Povertà: Istat, in Italia a rischio il 27,3% della popolazione (circa 16,4 milioni). Poveri assoluti il 6,5% delle famiglie e il 7,8% degli individui

“In Italia, nel 2018, la popolazione a rischio di povertà o esclusione sociale è pari al 27,3% (circa 16 milioni e 400mila individui), in diminuzione rispetto all’anno precedente (28,9%)”. È uno dei dati contenuti nel “Rapporto SDGs 2020. Informazioni statistiche per l’Agenda 2030 in Italia” diffuso oggi dall’Istat.
“Il livello italiano – si legge nel documento – rimane comunque superiore a quello europeo (21,7% nel 2018 dal 22,4% del 2017)”. Anche analizzando i tre indicatori che compongono il rischio di povertà o esclusione sociale, la situazione nel 2018 (redditi 2017) è in miglioramento, ad eccezione del rischio di povertà, che riguarda il 20,3% della popolazione ed è stabile rispetto al 2017 (redditi 2016); sono in diminuzione la grave deprivazione materiale (8,5% nel 2018, dal 10,1% nel 2017), e la quota di chi vive in famiglie con una intensità di lavoro molto bassa (11,3% da 11,8%).
Nel 2019 si confermano i progressi nella riduzione della povertà in Italia: l’incidenza di povertà assoluta riguarda il 6,5% delle famiglie e il 7,8% degli individui (7,8% e 8,4% nel 2018).
Nel rapporto viene poi evidenziato che in Italia, nel periodo 2004-2017, la crescita dei redditi della popolazione a relativamente basso reddito ha subito un deciso peggioramento.
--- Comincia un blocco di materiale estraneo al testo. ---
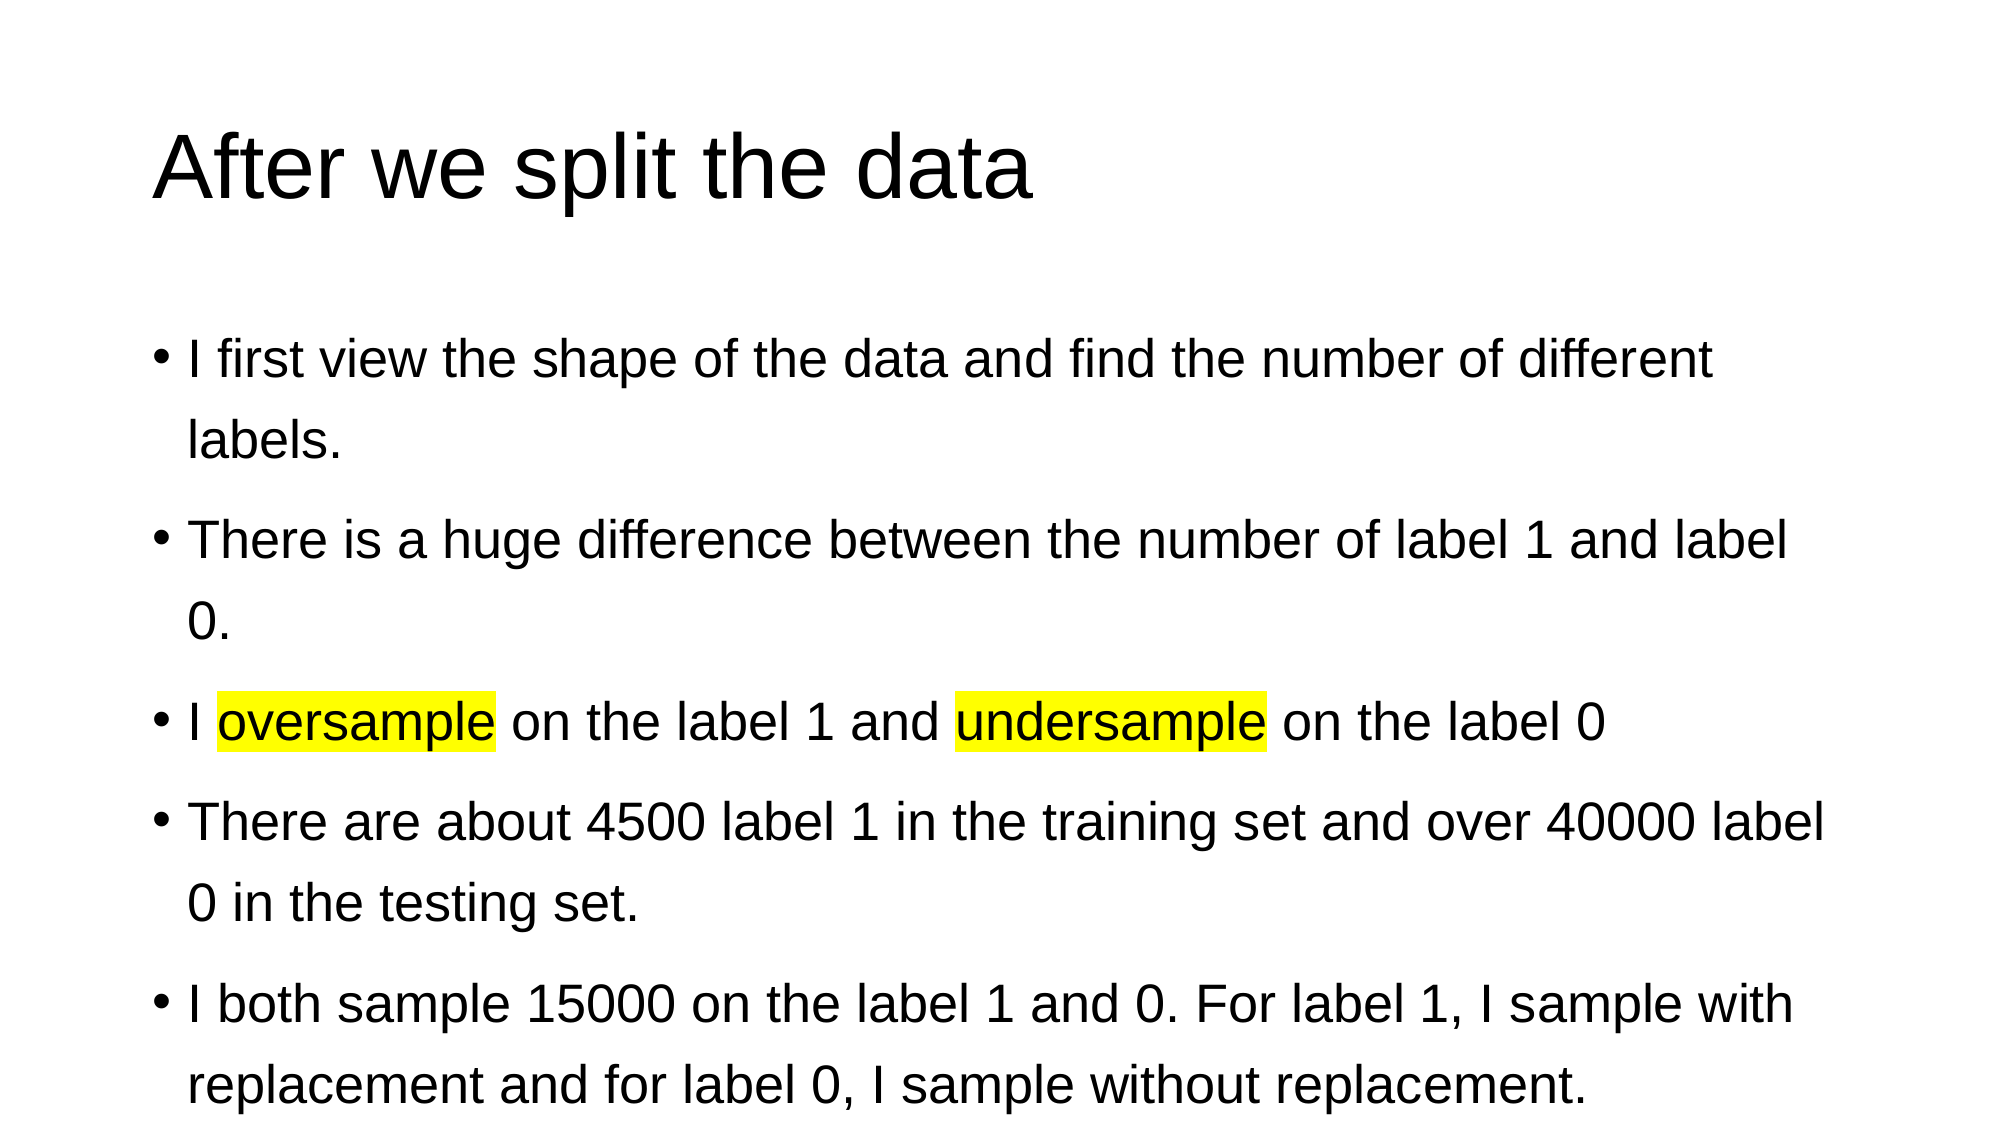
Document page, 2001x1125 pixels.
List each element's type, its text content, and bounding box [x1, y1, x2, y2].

In particolare nel 2017 i redditi di tutta la popolazione sono aumentati in misura maggiore dei redditi delle persone più povere (rispettivamente +1,6% e +0,2%). In Italia la percentuale di reddito disponibile per il 40% della popolazione più povero (19,3%) è inferiore alla media europea (20,9%, dati 2016).